Architects / Data

Architect’s Guide: Data Profiling to Assess and Monitor Data Reliability

By Mehmet Orun

I loved Salesforce’s recent blog that stated: “Bad data is junk food for AI.” However, after years of research stating more than half (55%) of business leaders do not trust their data, the challenge remains. I believe one key reason is the gap between IT vs business’ perception of what data reliability is. In fact, if you look closely at the recent Salesforce survey, 57% of Data and Analytics leaders are confident in data accuracy, whereas only 42% of Sales and Service leaders feel the same. How can you be confident data is reliable if you don’t understand how the business uses it?

It’s incumbent on Salesforce Architects to bridge this gap and guide their organization on the necessary capabilities to address data reliability challenges effectively.

In this blog, I’ll explain why data profiling solutions are an essential part of the Salesforce solution architecture. I’ll describe the pros and cons of different architectural approaches to data profiling, guide you through selection criteria, and share best practices and anti-patterns.
....
Can you continue the data profiling blog post above, picking up right after its last sentence?

### SOURCE DATA
....
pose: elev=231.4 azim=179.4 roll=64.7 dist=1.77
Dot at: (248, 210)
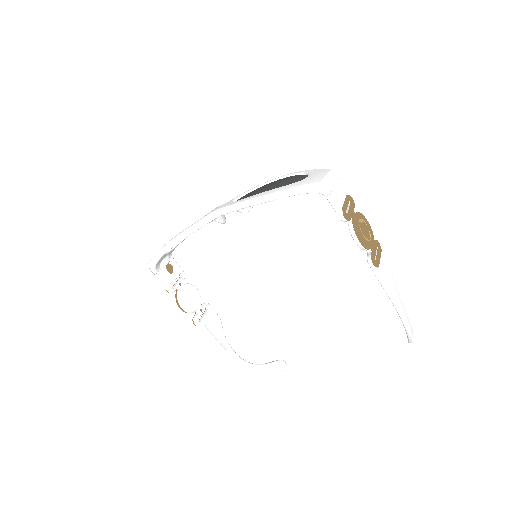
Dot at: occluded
....
### IN RESPONSE
Capabilities Required for Sustainable Data Reliability

Salesforce provides a framework for administering data quality in CRM orgs:

My observation, having spent years at Salesforce advising customers on data strategy, is this: most organizations have implemented solutions for duplicate management, standardization, and to some extent data validation. If organizations had implemented data profiling, most were for point-in-time needs (what are my unused fields) vs for ongoing data reliability. Very few organizations have put in place monitoring.

Data reliability starts with assessing your CRM org’s data and associated technical metadata health. Without a quantitative understanding of your data health, you cannot determine if your data reliability is sufficient to meet different business objectives. Even if your data is sufficient to meet your business needs today, you cannot detect unexpected deviations that put your business outcomes at risk without ongoing monitoring.

CRM data and metadata ailments will impact every downstream initiative: enterprise AI, data unification in Data Cloud or Tableau, automation with Flow, etc. Data quality is an ongoing need with moving targets as the business evolves. You must have an effective data profiling and monitoring solution for your stakeholders.

What is Data Profiling and Why Do You Need It?

The Data Management Association defines data profiling as “statistical analysis of data set contents to understand format, completeness, consistency, validity, and structure of the data.” For projects involving a significant amount of data, like Salesforce, they recommend a data profiling tool as the most efficient means of conducting this analysis.

Organizations require scalable profiling solutions for assessing data in Salesforce CRM. These tools must cater to various stakeholder needs across different record types (Sales, Partner Sales, Vendor Management, HR, etc). Similarly, companies need profiling solutions to effectively unify data from different sources in Salesforce Data Cloud. It is crucial to be able to perform rapid assessments and continuous data trend monitoring.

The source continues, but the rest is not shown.